Something really extreme would have to happen for the president of the United States to apologize to the world. An apology would go against the ethos of the arrogant empire, and it would also be bad public policy. So, Joe Biden’s apology for America’s withdrawal from the Paris Agreement on climate change was very unusual. The fact that it was accepted relatively quietly in the United States testifies to American apathy about the crisis. Yes, most Americans finally believe that there is a problem, but they don’t really care about it.
There are a few reasons for why they don’t care. It begins in the DNA of the United States. Indifference to climate change is a combination of arrogance, the “we are Americans, in the end, nature will never get the better of us,” with a twisted individualistic attitude which has it if your house burns in a fire in California, or is swept away in another hurricane, it’s not so bad, because you have insurance. And if you don’t have insurance, “ah, well … it’s your problem, you should have had insurance.”
This has also been the case with America’s substandard public school system, since Ronald Reagan stopped investing in good teachers, especially in outlying small towns, where what happens outside the village seems like happenings on another planet. And this has reached a crisis point given the politics which tied the United States up in the past century.

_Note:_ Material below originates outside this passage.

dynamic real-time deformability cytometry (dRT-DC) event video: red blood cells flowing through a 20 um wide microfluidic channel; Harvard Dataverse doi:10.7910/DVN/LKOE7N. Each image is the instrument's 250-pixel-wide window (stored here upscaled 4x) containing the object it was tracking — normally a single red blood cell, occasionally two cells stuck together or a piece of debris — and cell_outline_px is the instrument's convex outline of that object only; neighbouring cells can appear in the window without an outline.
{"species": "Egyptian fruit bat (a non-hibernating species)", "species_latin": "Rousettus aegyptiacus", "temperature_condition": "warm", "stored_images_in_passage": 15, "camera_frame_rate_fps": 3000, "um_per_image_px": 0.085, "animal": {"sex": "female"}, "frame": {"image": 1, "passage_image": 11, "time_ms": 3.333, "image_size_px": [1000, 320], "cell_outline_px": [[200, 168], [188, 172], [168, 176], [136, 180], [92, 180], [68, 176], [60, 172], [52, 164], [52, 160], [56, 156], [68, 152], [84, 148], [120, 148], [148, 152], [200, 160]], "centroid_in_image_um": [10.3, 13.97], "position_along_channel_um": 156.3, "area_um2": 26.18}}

Above all, the Republican Party is more or less the only political entity in the world that denies the phenomenon of climate change. That doesn’t mean that specific Republican politicians don’t believe in it – many educated people know the truth – but denial is good politics in the party that sent Donald Trump to the White House. We are talking about a person who decided to leave the Paris Agreement and to send his grandchildren’s world up in flames, only because he hated the Black predecessor who joined the agreement.
On the other hand, Americans recognize how serious the crisis is, but that isn’t enough. Just as Biden is trying to convince everyone in Glasgow that the United States is serious in its intention to take radical steps, Joe Manchin, a Democratic senator in Washington, is going around quashing every one of Biden’s plans. Manchin comes from West Virginia, one of the reddest states in America. Most of his donors come from the coal industry, and even if he agrees that the climate crisis is real, he agrees even more that he should not upset his donors.

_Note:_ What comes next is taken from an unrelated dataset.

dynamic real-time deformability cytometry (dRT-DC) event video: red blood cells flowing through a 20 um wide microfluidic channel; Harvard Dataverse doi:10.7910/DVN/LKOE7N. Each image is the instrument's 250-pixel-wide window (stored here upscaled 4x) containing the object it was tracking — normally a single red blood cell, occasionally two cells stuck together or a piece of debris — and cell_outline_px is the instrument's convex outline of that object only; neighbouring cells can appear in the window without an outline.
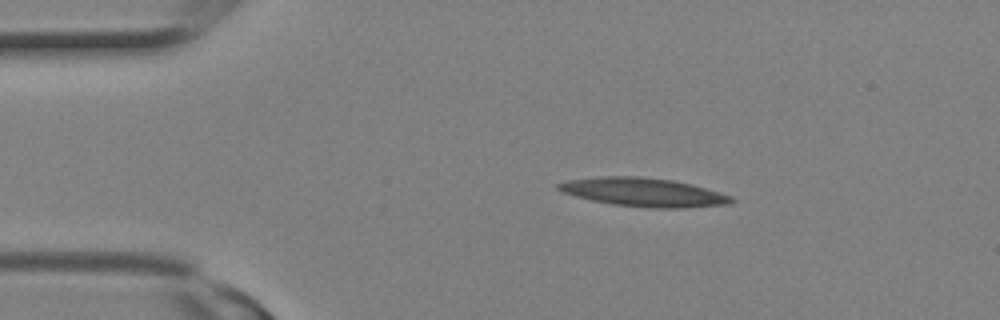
{"species": "Egyptian fruit bat (a non-hibernating species)", "species_latin": "Rousettus aegyptiacus", "temperature_condition": "room temperature", "stored_images_in_passage": 4, "segment_of_instrument_passage": [1, 2], "camera_frame_rate_fps": 3000, "um_per_image_px": 0.085, "animal": {"sex": "female"}, "frame": {"image": 1, "passage_image": 2, "time_ms": 0.333, "image_size_px": [1000, 320], "cell_outline_px": [[736, 200], [732, 204], [684, 208], [652, 208], [612, 204], [592, 200], [576, 196], [564, 192], [556, 188], [556, 184], [568, 180], [604, 176], [640, 176], [672, 180], [692, 184], [720, 192], [732, 196]], "centroid_in_image_um": [54.76, 16.34], "position_along_channel_um": 30.2, "area_um2": 28.9}}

Senate Democrats represent 40 million more Americans than the Republicans do, but in reality the split in Congress is 50-50, and Biden cannot lose even one vote. Thus, one senator from a state of 1.7 million residents can wield veto power over a program that would save the world.

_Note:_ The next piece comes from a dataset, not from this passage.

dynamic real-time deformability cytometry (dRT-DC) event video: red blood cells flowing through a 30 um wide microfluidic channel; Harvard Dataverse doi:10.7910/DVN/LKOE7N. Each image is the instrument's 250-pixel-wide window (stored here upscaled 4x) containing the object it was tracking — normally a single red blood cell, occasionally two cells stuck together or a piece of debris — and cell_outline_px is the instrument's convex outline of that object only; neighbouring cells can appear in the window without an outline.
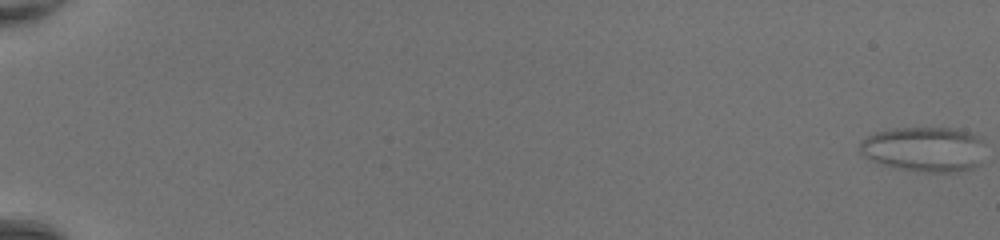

The United States bears a tremendous responsibility for the damage that has been caused to the planet. This is the cost of building an empire and turning it into the wealthiest nation in the world. The younger generation, which is waking up to the enormous damage American capitalism has caused, understands that this harm stems from the corrupt generation of Trump and Manchin, and the generation of those who will be gone when the world drowns and burns.